I apologize for the short and late reply; I haven't checked the repo yet. I'm preparing for tomorrow's thesis defence and will reply & resolve the issue when I finish.
One question, did you try to replicate the other result table (Table 3)?
If I understand correctly, top-2 accuracy would be 1 if you have only 2 classes, but it will differ from "normal" accuracy less and less as the number of classes increases (on average). So this shouldn't change the results for table 3 thaaat much as the datasets have large amounts of classes (see table 1).
In any case, top-2 accuracy of 0.685 for the 20-newsgroups dataset is pretty neat for a method that doesn't even consider characters as characters[1], let alone tokens, n-grams, embeddings and all the nice stuff that those of use working on NLP have been devoting years to.
[1] In my understanding of gzip, it considers only bit sequences, which are not necessarily aligned with words (aka. bytes).
I haven't yet replicated Table 3 because most of those datasets are much larger and it will take awhile to run (they said the YahooAnswers database took them 6 days).
Also, I have only tried the "gzip" row because that is all that is in the github repo they referenced.
Yeah, you're right, the more classes there are, probably the lower the effect this will have.
We're adult enough to have discussions like this in public. They are healthy to have. People make mistakes. Kudos to the original authors for releasing the source code so people could inspect and replicate their results.
I agree, and just want to add: nowadays it's super common for researchers to widely publicize their new work on social media. The blog post here even mentions "Table 5 from the paper was often included in tweets".
In this context of sharing your results very publicly, it seems only fair that rebuttals would be very public, too. Otherwise researchers would be highly incentivized to very publicly publish weak results because they would get a lot of positive publicity when they share the results, but not much negative publicity when the weaknesses are found and shared.
I did not, but I see why that could be a better approach.
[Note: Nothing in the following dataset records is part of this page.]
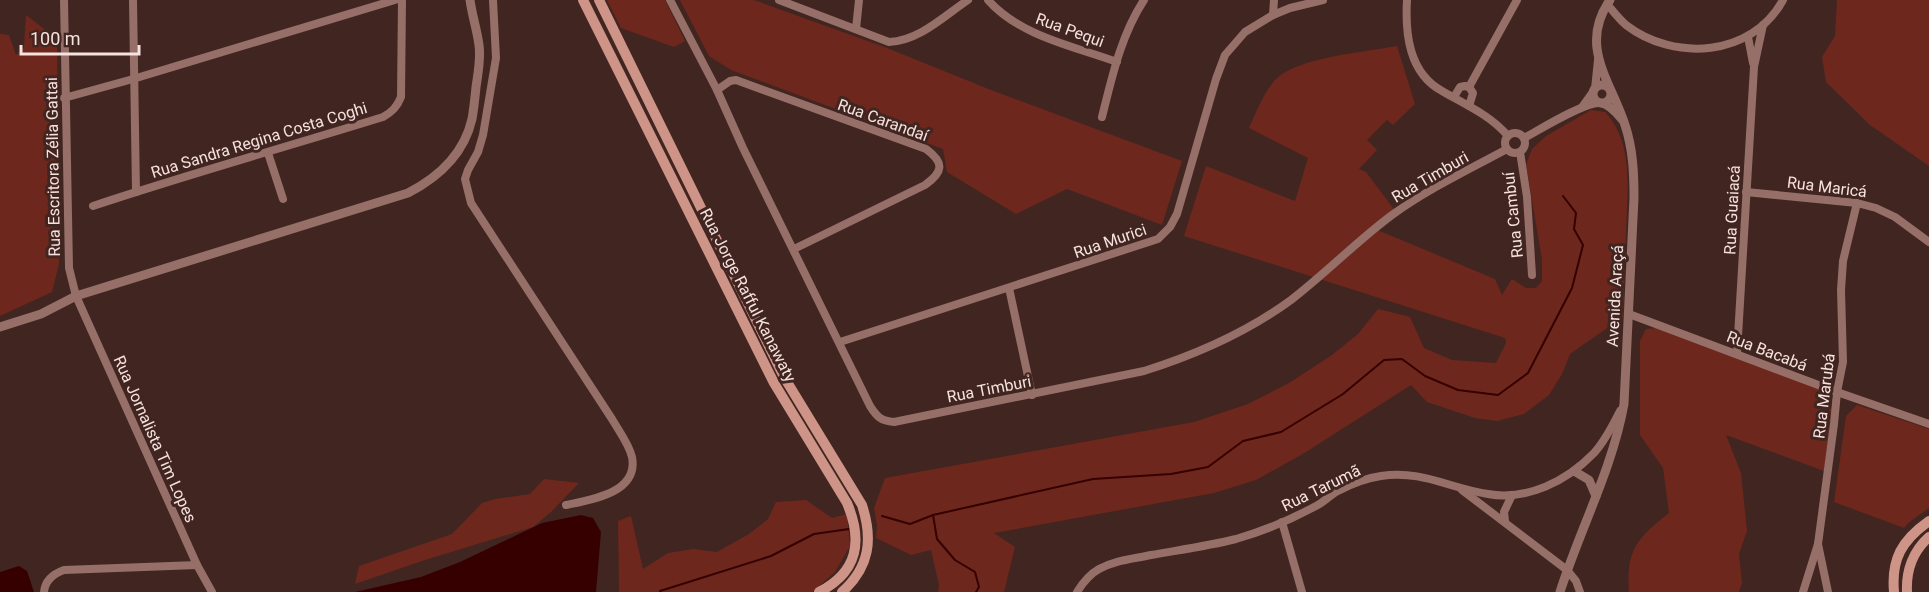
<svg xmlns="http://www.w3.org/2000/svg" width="1929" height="592" font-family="Roboto,sans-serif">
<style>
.green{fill:#6e271d}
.water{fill:#360000}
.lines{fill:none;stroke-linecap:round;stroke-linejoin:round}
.stream{stroke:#360000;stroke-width:2}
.minor{stroke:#956f68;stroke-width:8}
.tertiary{stroke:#956f68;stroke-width:9}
.secondary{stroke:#cf9488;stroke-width:10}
.labels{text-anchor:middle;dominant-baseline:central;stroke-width:6;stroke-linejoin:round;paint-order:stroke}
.street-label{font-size:16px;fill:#f6e2de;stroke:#412520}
</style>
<rect width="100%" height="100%" fill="#412520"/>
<g class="green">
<polygon points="607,0 665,0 685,41 674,47 621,28"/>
<polygon points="680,0 754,0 887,48 991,90 1182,161 1162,225 1067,189 1016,214 947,172 943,149 731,70 709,56"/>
<polygon points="1837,0 1929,0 1929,166 1870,125 1826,82 1822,57 1835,36"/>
<polygon points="26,15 57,39 59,264 52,292 0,316 0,34 9,35 16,55 24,47"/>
<path d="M1397 46 1415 104 1393 125 1387 120 1367 140 1377 150 1359 169 1366 172 1396 212 1375 229 1495 279 1502 295 1512 279 1526 288H1536L1542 281V259L1526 165 1532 149 1546 136 1591 110 1605 112C1635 144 1627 192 1626 233 1625 261 1624 289 1623 317L1570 354 1562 374 1549 395 1524 414 1497 421 1475 418 1427 402 1411 385 1306 452 1256 480 1214 493 994 533 1015 547 1004 592H938L939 585 931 550 911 555 876 538 877 525 874 508 885 478 1194 422 1248 404 1289 383 1332 355 1358 334 1378 309 1410 317 1424 348 1452 360 1496 363 1506 343 1505 338 1184 236 1206 166 1295 201 1308 158 1249 128C1257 111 1263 93 1276 79 1298 57 1366 52 1397 46Z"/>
<path d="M1656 328 1821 389 1832 406 1824 471 1726 435 1741 473 1747 531 1739 554 1742 583 1739 592H1629C1626 550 1637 538 1669 513L1663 468 1640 435V341L1646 329Z"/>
<polygon points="1857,405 1929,429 1929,508 1908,523 1904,528 1834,502 1846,416"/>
<polygon points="544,479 579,483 551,512 533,527 425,560 355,584 359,566 452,534 482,503 495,499 530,494"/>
<polygon points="806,500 832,518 847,514 850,546 835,572 812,592 619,592 618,521 631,516 643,569 668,553 693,549 717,552 749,534 768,519 776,502"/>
</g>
<g class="water">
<polygon points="581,515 593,518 601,532 596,592 355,592 421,577 460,562 542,523"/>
<polygon points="19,566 27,571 34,592 0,592 0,572"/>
</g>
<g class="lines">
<g class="stream">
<polyline points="933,515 937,539 955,560 975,572 979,587 976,592"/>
<polyline points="882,516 910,524 933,515 1093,479 1171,474 1208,467 1243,441 1281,432 1343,394 1384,360 1402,359 1425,376 1458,390 1498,395 1528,373 1572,288 1583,245 1574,229 1576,213 1563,196"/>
<polyline points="660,591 771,556 814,534 849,529"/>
</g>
<g class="minor">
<polyline points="64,0 69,268 76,296 197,565 212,592"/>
<polyline points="133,0 136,192"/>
<path d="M493 0 496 58 483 135 478 152 468 170 465 179 471 203 612 419C619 431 629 444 632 457 639 493 590 500 566 505"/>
<path d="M670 0 717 90 743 148 870 406C877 417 881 421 894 422L1144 371C1198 354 1246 333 1291 300 1326 273 1357 241 1392 215 1428 189 1468 170 1507 149"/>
<path d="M779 0 889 42C919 41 944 16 968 0"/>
<path d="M988 0C1020 36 1073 46 1117 62"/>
<path d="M1407 0C1405 34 1409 73 1442 91 1466 105 1490 115 1508 136"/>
<path d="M1607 4C1613 11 1619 19 1626 25 1674 62 1752 57 1783 0"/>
<polyline points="1273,15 1274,0"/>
<polyline points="856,29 859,0"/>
<polyline points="1748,37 1753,63"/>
<polyline points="1469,87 1517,0"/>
<path d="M717 90 730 81 736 80 926 149C945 163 943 172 925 185L794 249"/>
<polyline points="1454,97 1460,87 1465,86 1469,87"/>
<polyline points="64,98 133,79 395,0"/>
<polyline points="1469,106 1473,93 1469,87"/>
<polyline points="1582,107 1595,89 1598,60"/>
<path d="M1102 117C1112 77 1121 35 1144 0"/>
<circle cx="1515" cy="143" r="10"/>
<path d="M1524 138C1539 130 1586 101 1600 103 1609 104 1617 114 1622 120"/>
<polyline points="1520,152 1527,197 1532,275"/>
<polyline points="268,153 283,199"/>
<polyline points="1746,192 1857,203 1876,208 1895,217 1929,242"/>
<path d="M93 206C189 174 286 147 383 117 392 112 397 107 401 97L402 0"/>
<polyline points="1009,288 1032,395"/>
<polyline points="1629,314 1837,392 1929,424"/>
<polyline points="840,342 1158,239 1170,227 1177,214 1216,79 1225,55 1245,32 1273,15 1290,8 1323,0"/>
<polyline points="1737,353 1754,67 1763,25"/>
<polyline points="1462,490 1567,570 1576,581 1580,592"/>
<polyline points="1505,521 1504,512 1512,495"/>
<polyline points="1282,522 1302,592"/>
<polyline points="1818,544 1828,592"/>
<path d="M44 592C45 580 53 574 64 570L197 565"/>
<path d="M1077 592C1082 584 1090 574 1099 569 1115 560 1133 559 1151 555 1179 550 1208 546 1236 539 1264 531 1290 520 1316 506 1324 502 1330 495 1338 491 1351 484 1367 478 1381 476 1423 470 1448 488 1488 494 1527 501 1567 481 1594 453 1605 441 1613 425 1620 411"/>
<polyline points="1803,592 1818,544 1834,424 1837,392 1843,362 1841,290 1843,261 1857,203"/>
</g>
<g class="tertiary">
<circle cx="1602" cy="94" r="9"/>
<path d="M0 327 41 314 76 296 408 193C439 177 464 154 472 119 474 108 475 97 476 87 478 73 481 59 479 45 477 30 472 15 470 0"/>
<polyline points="1574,471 1589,480 1596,496"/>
<path d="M1560 592C1580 529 1612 470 1624 404L1634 198C1634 173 1633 149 1625 125 1611 81 1578 46 1610 0"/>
</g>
<g class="secondary">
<path d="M583 0 774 383 847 503C863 541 858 572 819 592"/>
<path d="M599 0 784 377 862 505C873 539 870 567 842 592"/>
<path d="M1894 592C1891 559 1902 540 1929 521"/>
<path d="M1907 592C1906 571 1913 551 1929 537"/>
</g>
</g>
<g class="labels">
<g class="street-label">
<text transform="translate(1070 30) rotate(20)">Rua Pequi</text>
<text transform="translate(883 120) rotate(20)">Rua Carandaí</text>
<text transform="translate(259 140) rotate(-17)">Rua Sandra Regina Costa Coghi</text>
<text transform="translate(53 167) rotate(-91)">Rua Escritora Zélia Gattai</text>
<text transform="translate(1430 177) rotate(-30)">Rua Timburi</text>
<text transform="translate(1827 187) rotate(7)">Rua Maricá</text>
<text transform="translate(1732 210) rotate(-87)">Rua Guaiacá</text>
<text transform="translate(1513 215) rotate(-96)">Rua Cambuí</text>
<text transform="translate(1110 241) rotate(-19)">Rua Murici</text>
<text transform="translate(748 295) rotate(63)">Rua Jorge Rafful Kanawaty</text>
<text transform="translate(1615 296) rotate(-87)">Avenida Araçá</text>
<text transform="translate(1767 351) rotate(21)">Rua Bacabá</text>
<text transform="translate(989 389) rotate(-11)">Rua Timburi</text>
<text transform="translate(1824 396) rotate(-83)">Rua Marubá</text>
<text transform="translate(155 439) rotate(66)">Rua Jornalista Tim Lopes</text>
<text transform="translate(1321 488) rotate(-26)">Rua Tarumã</text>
</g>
</g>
<path d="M21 45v9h118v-9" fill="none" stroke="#f6e2de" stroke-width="3"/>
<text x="30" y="45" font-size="18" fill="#f6e2de" stroke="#412520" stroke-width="4.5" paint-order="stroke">100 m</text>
</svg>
I mainly am trying to be more open with little side projects I do, so wanting to start blogging what I'm working on. Also, this paper was beiung widely discussed so thought this would be one more entry in that.
>k=2 is a bit of an odd choice for kNN classification
That's an understatement. Choosing an even number for any sort of voting algorithm doesn't make much sense, choosing 2 specifically probably makes the least sense of all.
Yeah that is a big red flag - as the OP mentions, there is basically no way of making k=2 statistically different from k=1, that's why nobody uses it.
I suppose the authors just tried many different k and selected k=2 because it performed surprisingly well (likely due to the bug the OP found out). But if the results were significantly better than k=1 or k=3, it's a bit weird the authors never double checked why that was the case. I guess it can be one of those things you settle on early in the overall process with a few experiments, and just take for granted afterwards, never checking it again, but still, it sounds like something that should pop out at some point while writing the paper...?
Yeah, I think this is one part where a reviewer or advisor could have focused questions.
There is a sentence in Appendix C: "We set k = 2 for all the methods on all the datasets and we report the maximum possible accuracy getting from the experiments for each method."
I'm not sure what the second part of that means exactly.
Yes, agreed. One small point: for the multi-class case (more than just two classes), which include all the datasets here, you can still get ties for odd k. e.g. k=3, you can get 1 vote each for 3 different classes, etc.